Par Maglor.fr - Éric Zemmour, président de Reconquête, a déclaré sur France Info le 25 juin 2026 que les emplois occupés par des travailleurs immigrés pourraient être confiés à des robots et à des machines automatisées. Une proposition choc qui résume la ligne politique constante du chef de file de l'extrême droite française.
« Nous devons remplacer les immigrés par des robots ! »
L'entretien accordé par Éric Zemmour à France Info a donné lieu à une formule percutante, aussitôt reprise par son parti dans une communication destinée à ses sympathisants. Le message diffusé par Reconquête titrait : « Nous devons remplacer les immigrés par des robots ! » Cette phrase-choc est venue résumer la position du candidat et de son mouvement sur la question migratoire liée aux besoins de main-d'œuvre de l'économie française.
Pour Zemmour, la réponse aux emplois peu qualifiés — souvent occupés par une main-d'œuvre issue de l'immigration — est simple : l'automatisation et la robotisation. Il articule sa proposition autour de l'idée que la souveraineté technologique et industrielle peut se substituer aux flux migratoires. Une vision que ses adversaires politiques qualifient d'irréaliste et de dangereuse.

----

Votre tâche: Réécrivez sous forme de liste le paragraphe de l'article qui commence par « Pour Zemmour, la réponse », en conservant ses faits principaux.

----

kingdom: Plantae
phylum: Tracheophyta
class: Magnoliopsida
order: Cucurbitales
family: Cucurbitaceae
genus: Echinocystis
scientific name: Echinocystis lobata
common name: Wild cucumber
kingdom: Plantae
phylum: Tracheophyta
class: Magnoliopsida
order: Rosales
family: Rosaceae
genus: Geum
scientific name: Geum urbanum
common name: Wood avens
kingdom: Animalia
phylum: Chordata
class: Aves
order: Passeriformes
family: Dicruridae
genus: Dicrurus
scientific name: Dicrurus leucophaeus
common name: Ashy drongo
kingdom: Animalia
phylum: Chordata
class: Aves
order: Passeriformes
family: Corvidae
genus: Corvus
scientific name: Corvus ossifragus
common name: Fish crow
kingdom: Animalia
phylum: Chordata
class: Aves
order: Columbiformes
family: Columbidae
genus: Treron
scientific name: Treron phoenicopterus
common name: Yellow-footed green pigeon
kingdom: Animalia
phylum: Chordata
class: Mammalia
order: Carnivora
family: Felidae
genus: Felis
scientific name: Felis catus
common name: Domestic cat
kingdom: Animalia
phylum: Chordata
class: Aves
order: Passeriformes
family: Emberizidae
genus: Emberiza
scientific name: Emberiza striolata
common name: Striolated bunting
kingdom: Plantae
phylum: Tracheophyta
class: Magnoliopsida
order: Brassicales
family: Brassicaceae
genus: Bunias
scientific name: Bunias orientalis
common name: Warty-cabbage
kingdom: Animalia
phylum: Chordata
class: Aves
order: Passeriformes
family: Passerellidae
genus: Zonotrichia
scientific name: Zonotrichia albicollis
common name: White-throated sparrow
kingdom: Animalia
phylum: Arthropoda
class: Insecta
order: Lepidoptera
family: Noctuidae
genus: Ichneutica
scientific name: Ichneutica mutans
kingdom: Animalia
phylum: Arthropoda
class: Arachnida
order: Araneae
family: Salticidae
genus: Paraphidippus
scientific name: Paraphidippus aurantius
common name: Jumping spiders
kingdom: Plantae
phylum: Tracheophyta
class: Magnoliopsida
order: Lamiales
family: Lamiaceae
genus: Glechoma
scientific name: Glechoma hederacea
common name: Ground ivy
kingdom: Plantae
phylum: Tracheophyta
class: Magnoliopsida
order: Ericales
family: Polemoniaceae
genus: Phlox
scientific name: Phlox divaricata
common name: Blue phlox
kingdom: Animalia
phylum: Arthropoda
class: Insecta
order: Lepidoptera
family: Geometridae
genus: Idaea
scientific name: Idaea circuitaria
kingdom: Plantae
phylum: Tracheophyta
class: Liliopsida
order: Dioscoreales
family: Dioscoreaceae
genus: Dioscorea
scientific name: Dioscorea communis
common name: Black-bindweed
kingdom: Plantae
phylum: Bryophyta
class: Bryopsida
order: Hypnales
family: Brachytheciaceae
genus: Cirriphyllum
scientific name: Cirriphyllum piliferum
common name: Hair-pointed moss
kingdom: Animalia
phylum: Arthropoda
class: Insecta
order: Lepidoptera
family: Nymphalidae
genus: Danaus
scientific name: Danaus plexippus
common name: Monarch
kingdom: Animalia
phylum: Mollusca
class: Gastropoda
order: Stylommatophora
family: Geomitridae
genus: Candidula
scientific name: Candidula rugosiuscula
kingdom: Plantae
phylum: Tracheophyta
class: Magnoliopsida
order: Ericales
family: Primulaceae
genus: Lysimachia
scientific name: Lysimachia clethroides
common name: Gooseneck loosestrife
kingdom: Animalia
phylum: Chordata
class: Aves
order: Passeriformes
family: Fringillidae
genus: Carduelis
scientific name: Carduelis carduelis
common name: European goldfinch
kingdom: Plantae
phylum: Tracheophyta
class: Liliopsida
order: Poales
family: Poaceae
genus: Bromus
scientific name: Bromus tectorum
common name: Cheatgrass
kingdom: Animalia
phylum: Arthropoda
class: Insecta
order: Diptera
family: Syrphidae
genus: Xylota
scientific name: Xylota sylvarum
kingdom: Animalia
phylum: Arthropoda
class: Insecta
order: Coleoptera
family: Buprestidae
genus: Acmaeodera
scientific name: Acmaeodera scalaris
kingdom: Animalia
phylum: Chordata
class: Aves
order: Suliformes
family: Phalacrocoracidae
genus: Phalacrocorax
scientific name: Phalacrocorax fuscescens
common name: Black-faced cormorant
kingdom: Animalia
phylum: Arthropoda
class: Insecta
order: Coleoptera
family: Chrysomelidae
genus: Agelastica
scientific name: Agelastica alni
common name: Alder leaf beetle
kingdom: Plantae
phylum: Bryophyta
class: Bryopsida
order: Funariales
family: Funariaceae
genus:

----

Votre réponse:
- Pour Zemmour, l'automatisation et la robotisation répondent simplement à la question des emplois peu qualifiés, souvent occupés par une main-d'œuvre issue de l'immigration.
- Selon lui, la souveraineté technologique et industrielle peut se substituer aux flux migratoires.
- Ses adversaires politiques jugent cette vision irréaliste et dangereuse.